Football can teach businesses plenty of useful strategy
ONCE again, the transfer season for the big five European leagues – in England, Germany, Spain, France and Italy – has seen top players move club for incredible sums. But the evidence shows that not all transfers benefit the buying club. And this not only raises interesting questions for football, but some that can also be applied to business.
Manchester United has just shelled out £24m for Arsenal’s Robin van Persie, while Chelsea paid a whopping £25m for Oscar, a 20-year-old Brazilian. Even in France, where the Socialist government is planning a monstrous 75 per cent tax on earnings over €1m (£785,000), Paris Saint Germain has paid £20m for Zlatan Ibrahimovic.
But are these transfer fees justified? In Simon Kupper’s and Stefan Szymanski’s Soccernomics, they surprisingly find that “the net amount that almost any club spends on transfer fees bears little relation to where it finishes in the league.” The transfer market is highly inefficient, and being a “buying club” rather than a “selling club” doesn’t help your team perform significantly better.
In business, a new chief executive may want to make his or her mark and will fire talented rivals in the company. This can be a costly mistake. In football, some of the most successful clubs have promoted young players from within their own football academies rather than looking outside for talent. Incoming chief executives might be best advised to hold fire before gutting the existing management.
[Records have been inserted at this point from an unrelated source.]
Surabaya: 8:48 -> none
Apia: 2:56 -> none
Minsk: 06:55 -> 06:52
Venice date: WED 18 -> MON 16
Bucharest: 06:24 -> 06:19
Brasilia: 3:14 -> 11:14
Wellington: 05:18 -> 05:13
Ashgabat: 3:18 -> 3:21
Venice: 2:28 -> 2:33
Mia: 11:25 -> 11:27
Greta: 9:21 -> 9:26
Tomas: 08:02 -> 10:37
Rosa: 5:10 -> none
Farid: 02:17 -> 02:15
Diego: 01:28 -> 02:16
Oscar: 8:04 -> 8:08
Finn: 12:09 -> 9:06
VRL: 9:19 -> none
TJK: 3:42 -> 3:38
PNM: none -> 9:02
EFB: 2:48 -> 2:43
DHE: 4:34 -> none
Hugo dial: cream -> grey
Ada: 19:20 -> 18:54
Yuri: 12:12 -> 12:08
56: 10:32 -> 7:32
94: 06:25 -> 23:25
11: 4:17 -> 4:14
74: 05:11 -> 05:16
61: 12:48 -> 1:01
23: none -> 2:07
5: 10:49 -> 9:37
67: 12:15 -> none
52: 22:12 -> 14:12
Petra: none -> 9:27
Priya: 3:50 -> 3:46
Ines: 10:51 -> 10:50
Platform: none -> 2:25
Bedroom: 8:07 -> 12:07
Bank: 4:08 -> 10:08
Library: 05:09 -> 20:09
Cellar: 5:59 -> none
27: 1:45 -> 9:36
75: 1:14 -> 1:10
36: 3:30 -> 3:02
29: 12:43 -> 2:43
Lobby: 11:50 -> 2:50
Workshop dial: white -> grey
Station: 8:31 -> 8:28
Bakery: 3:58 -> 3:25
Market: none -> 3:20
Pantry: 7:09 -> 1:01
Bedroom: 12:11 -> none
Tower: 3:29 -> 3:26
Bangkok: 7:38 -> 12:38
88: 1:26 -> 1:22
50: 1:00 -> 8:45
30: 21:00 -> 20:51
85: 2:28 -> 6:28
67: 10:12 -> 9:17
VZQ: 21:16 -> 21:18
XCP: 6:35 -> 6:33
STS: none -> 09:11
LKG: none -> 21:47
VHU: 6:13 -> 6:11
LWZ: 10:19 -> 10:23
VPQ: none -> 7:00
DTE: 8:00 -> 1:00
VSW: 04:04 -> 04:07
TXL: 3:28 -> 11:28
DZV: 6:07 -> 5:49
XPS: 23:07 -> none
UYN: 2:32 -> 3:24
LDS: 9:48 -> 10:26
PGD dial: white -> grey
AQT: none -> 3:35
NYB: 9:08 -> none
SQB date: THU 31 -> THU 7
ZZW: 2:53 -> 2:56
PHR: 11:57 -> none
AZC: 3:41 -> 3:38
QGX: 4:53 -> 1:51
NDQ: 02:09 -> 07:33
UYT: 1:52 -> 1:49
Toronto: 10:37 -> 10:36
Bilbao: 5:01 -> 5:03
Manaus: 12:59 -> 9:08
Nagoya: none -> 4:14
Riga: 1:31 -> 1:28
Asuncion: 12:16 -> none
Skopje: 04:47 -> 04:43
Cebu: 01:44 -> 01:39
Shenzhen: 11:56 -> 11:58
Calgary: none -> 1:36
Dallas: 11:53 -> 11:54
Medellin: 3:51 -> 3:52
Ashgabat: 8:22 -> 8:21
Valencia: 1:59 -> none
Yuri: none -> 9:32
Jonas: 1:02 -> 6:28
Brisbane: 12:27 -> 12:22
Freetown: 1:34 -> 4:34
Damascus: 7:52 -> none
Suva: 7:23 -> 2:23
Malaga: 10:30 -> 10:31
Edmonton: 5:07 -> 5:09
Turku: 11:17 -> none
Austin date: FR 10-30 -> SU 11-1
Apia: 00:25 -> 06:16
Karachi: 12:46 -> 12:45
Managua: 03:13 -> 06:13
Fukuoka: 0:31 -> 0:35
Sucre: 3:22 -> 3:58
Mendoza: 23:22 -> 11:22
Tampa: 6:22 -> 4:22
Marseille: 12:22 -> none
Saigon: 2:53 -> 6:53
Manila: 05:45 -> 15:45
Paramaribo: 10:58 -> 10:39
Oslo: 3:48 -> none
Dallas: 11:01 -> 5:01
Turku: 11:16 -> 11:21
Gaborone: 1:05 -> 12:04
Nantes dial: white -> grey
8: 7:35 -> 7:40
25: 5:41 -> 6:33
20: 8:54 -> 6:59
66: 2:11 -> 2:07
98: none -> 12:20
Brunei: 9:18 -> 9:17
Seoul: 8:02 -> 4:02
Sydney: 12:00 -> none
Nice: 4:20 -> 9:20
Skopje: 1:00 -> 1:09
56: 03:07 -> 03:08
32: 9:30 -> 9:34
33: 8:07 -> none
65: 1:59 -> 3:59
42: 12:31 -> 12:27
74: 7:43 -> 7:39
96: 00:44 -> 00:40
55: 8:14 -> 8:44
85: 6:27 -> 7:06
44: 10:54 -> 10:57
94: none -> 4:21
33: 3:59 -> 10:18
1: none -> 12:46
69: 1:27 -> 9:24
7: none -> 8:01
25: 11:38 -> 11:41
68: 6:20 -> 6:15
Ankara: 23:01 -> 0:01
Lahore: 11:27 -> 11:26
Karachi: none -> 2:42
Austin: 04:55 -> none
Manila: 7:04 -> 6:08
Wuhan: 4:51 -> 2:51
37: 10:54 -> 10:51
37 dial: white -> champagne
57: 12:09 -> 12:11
Another costly mistake, which Kupper and Szymanski identify, is to hire the stars of a recent World Cup or European Championship. These players are often overvalued. In the business world there are parallels in companies hiring rising stars from major corporations, who are headhunted to become chief executives of distressed corporations or recently-floated firms. It’s not unlike the football transfer market, where fans demand famous players. According to Kupper and Szymanski, Real Madrid is the “supreme sucker of shooting stars”, having paid £136m for Ronaldo and Kaka in 2009.
Moneyball – Michael Lewis’s famous book on baseball – suggests that there is “a tendency to be overly influenced by a guy’s most recent performance”. But the statistics show that “what he did last was not necessarily what he will do next.” So with business. Success in the software industry is not always a guide to an executive’s ability to run a mobile phone company.
And finally, some footballing nations are overvalued. It is probably easier to sell a mediocre Brazilian player than one from Paraguay to a European club. In the British corporate world, there is also a tendency to hire overseas managers. There are more international chief executives in the FTSE 100 than in the companies of the Forbes 100.
At the end of the day, football, like business, is a funny old game. The glamorous stars of both will always command a high price, whatever their true value.
Gil Shidlo is an academic. He contributes to various London School of Economics publications.